In the wetlands the point out the presence of Salicra a plant with purple flowers that indicates relatively clean water. They also show me a native grass called 'grava de Sitges' (Paspaloum Districhum) that uses 15 times less water than the English species often planted by landscape architects in Spain. We also found Estramoni (Datura Stramonium) a plant used turn of the century painters and architects to get high and hallucinate.

I asked Joan and Pep about the possiblity of restoring the salt mountains in Sallent, and they assure me that it can be done.

I see construction near the Llobregat from here and to the Mediterranean. Everywhere there are machines moving earth from one place to the next, installing pipes or taking them out. I pass the water treatment plant managed by AGBAR at Sant Joan Despi, but I'm confident that Roger Lloret will give me a personal tour next week.

After el Prat del Llobregat, home of the historian Juame Codina, I encounter the spot where engineers changed the course of the Llobregat river in order to expand the industrial zone of the Zona Franca. This monumental feat of engineering, raises the question: if we can move a river, can't we restore it as well?

At this point, I begin to smell the salt of the ocean. There is more algae in the river than upstream, and the river islands and meanders disappear.

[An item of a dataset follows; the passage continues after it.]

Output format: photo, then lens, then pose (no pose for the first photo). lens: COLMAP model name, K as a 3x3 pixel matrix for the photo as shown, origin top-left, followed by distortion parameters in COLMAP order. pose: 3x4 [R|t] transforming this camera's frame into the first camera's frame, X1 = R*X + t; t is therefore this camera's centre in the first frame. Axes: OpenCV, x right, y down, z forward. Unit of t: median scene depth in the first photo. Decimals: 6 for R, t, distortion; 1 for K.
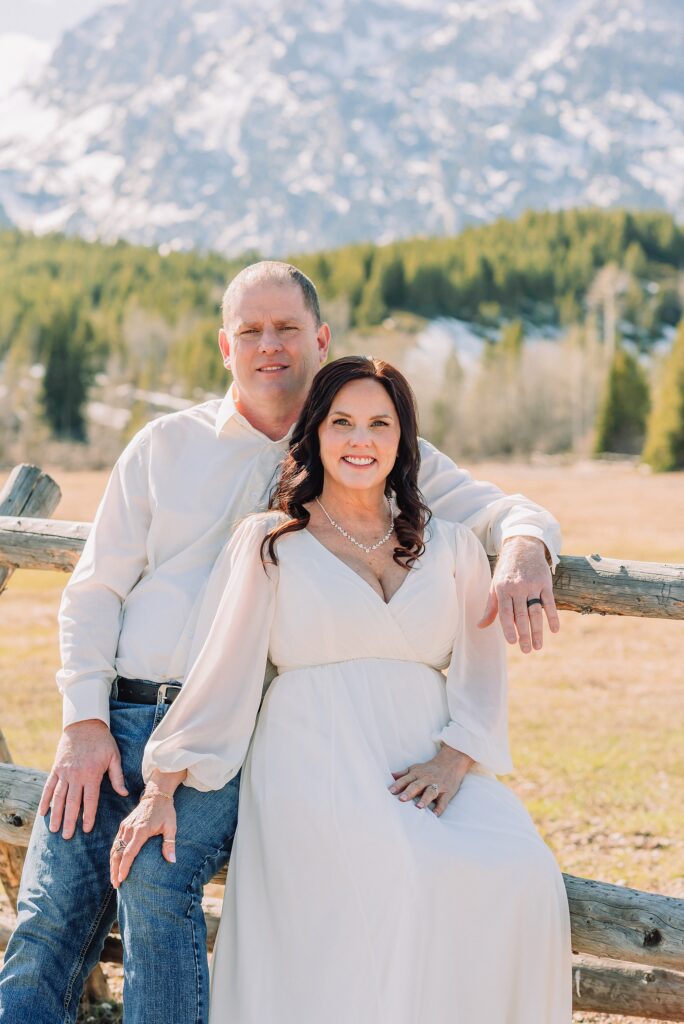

Here the Llobregat ceases to look like the river that I had followed for ten days. It looks more like an extension of the Mediterranean, flowing upstream. When the engineers changed the course of the river, did they really bring the Llobregat to the Sea, or did they allow the Sea to gobble up the Llobregat inland?

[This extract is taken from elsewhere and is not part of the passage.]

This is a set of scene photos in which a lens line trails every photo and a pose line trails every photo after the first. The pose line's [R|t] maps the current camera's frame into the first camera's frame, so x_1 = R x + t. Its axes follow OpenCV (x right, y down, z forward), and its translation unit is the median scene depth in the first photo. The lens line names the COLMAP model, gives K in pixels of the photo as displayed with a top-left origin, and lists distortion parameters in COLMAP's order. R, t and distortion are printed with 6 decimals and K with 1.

Finally, I see where the Llobregat meets the Mediterranean.
In the final kilometer we enter the protected area of the Llobregat Delta. A chain linked fence prevents us from following the course of the river, and guides us to trails in the delta created for bird watchers and cyclists. My sense of direction tells me that the path will meet the Mediterranean south west from where the Llobregat meets the sea. And indeed, by the time we hit the beach we see dikes guiding the Llobregat into the Mediterranean about 750 meters to our left. The path ends, and we see the beach, but do not have access. Instead we are surrounded by chained linked fences, and signs warning us not to trespass. Futhermore, major construction was drilling next to us, causing a horrendous noise. Sara and I are tempted to jump the fence, even though we saw a security truck slowly pass and give us a menacing stare. It was frustrating to walk the entire length of the Llobregat, only to be treated like a prisoner at the end. The freedom and liberty I had enjoyed over the past 10 days, following the river, and moving around obstacles, came to an abrupt end, as I was constrained by the urban insfrastructure and the urban norms that restricted my access, and prevented me from swimming in the Mediterranean, as I had hoped.